Pero es que, además, la documentación posteriormente aportada por la actora evidencia que al demandado se le remitían, con la periodicidad establecida, los extractos correspondientes, como es, por otra parte, usual y conocido, así como que el contrato subyacente desplegó sus efectos en un período de tiempo lo suficientemente relevante como para que el demandado, si hubiera estado disconforme con las liquidaciones parciales efectuadas, hubiera llevado a cabo alguna reclamación, lo que tampoco consta; por otra parte, la mención en la hoja segunda (documental aportada por la demandante inicial en el acto del juicio) de otra persona, a la que igualmente se refiere el recurrente, resulta irrelevante, pues el examen de tal documentación revela que el apunte a que alude el recurrente está incluido por aparecer en la misma hoja que el referido a la demandada, que se refleja en la primera parte del folio -folio 85- por lo que tal circunstancia deviene intrascendente. Ello ha de llevar, en aplicación de lo anteriormente expuesto, a rechazar la oposición planteada, considerando, al igual que la Juzgadora "a quo" que los hechos en que se funda la demanda han quedado acreditados conforme exige el artículo 217 LEC , no pudiendo acogerse los motivos de oposición planteados, por lo que el recurso ha de ser rechazado en su totalidad.
CUARTO.-Las costas de la alzada han de imponerse a la parte recurrente, por ser preceptivo, de conformidad con lo preceptuado en el artículo 398,1 LEC .
Vistos los preceptos legales citados y demás de general aplicación,
Fallo
SE DESESTIMA el recurso de apelación interpuesto por Dª Sonia contra la sentencia dictada el 30-9-09 por el Juzgado de Primera Instancia 2 de Mislata , en juicio verbal 640/08, que se CONFIRMA, con imposición de costas a la parte recurrente, sin que proceda pronunciamiento sobre depósito, no constituido, al litigar la recurrente con beneficio de justicia gratuita.
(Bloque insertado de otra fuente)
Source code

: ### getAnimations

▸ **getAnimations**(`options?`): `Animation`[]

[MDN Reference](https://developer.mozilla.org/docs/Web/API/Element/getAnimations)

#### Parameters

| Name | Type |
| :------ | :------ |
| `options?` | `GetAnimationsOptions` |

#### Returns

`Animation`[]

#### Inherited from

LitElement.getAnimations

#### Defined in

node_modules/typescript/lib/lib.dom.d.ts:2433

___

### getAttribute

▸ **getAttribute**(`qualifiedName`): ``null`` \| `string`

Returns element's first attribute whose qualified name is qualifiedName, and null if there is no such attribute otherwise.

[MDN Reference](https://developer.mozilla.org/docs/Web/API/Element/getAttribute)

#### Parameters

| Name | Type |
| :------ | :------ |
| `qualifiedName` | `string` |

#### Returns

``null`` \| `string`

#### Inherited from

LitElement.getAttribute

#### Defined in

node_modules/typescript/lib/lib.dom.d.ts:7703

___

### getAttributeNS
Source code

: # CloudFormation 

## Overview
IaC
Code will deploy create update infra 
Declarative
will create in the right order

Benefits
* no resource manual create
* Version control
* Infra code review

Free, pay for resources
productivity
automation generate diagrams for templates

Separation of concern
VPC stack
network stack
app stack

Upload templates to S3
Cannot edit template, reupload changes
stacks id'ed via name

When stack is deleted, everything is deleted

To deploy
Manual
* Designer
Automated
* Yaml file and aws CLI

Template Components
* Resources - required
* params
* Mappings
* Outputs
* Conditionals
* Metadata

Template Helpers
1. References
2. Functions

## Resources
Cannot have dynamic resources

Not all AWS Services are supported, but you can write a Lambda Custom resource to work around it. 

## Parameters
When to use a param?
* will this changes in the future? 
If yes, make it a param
Notifíquese esta resolución a las partes y, de conformidad con lo establecido en el artículo 207.4 de la Ley de Enjuiciamiento Civil , una vez transcurridos los plazos previstos, en su caso, para recurrir sin haberse impugnado, quedará firme, sin ulterior declaración, procediéndose a devolver los autos originales, junto con certificación literal de esta misma resolución y el oportuno oficio al Juzgado de procedencia para constancia y ejecución, uniéndose certificación al Rollo.
Así por esta mi sentencia, de la que se unirá certificación al rollo, la pronuncio, mando y firmo.
PUBLICACION.-Que la anterior sentencia ha sido leída y publicada por el Ilmo. Sr. Magistrado que la dictó, estando celebrando audiencia pública la Sección Novena de la Audiencia Provincial en el día de la fecha. Doy fe.